** Opening Dataset records block **

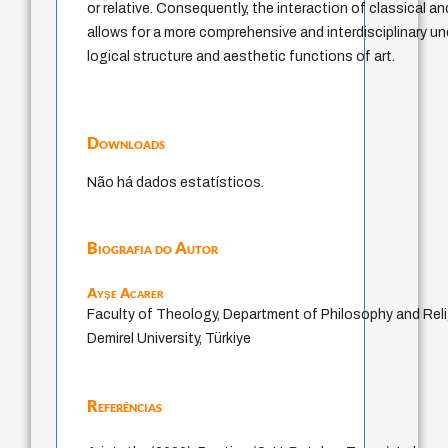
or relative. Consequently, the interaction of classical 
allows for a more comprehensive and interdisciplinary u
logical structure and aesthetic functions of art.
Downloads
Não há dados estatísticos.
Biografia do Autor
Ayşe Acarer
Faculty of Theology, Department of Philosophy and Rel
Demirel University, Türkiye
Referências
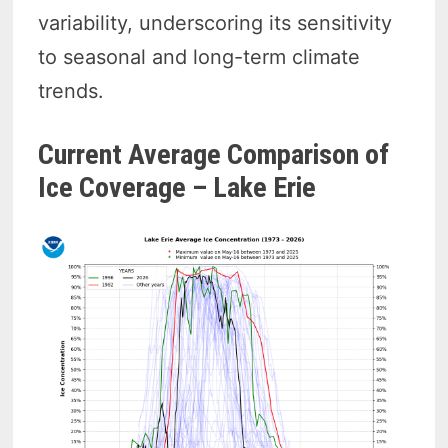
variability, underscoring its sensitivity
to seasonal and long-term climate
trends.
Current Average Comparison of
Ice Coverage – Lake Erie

** Closing Dataset records block **
** Opening Dataset records block **

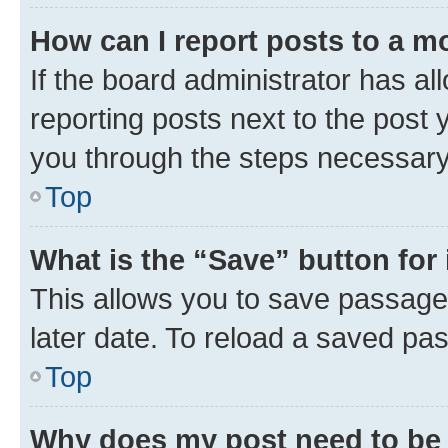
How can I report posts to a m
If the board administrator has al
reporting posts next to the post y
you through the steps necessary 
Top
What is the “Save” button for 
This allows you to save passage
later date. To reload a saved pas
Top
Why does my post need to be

** Closing Dataset records block **

Transcribe each line of the data above, unaltered, from the one where "to seasonal and long-term climate" appears to the one where "Ice Coverage – Lake Erie" appears, inclusive of both.

• Response to the task:
to seasonal and long-term climate
trends.
Current Average Comparison of
Ice Coverage – Lake Erie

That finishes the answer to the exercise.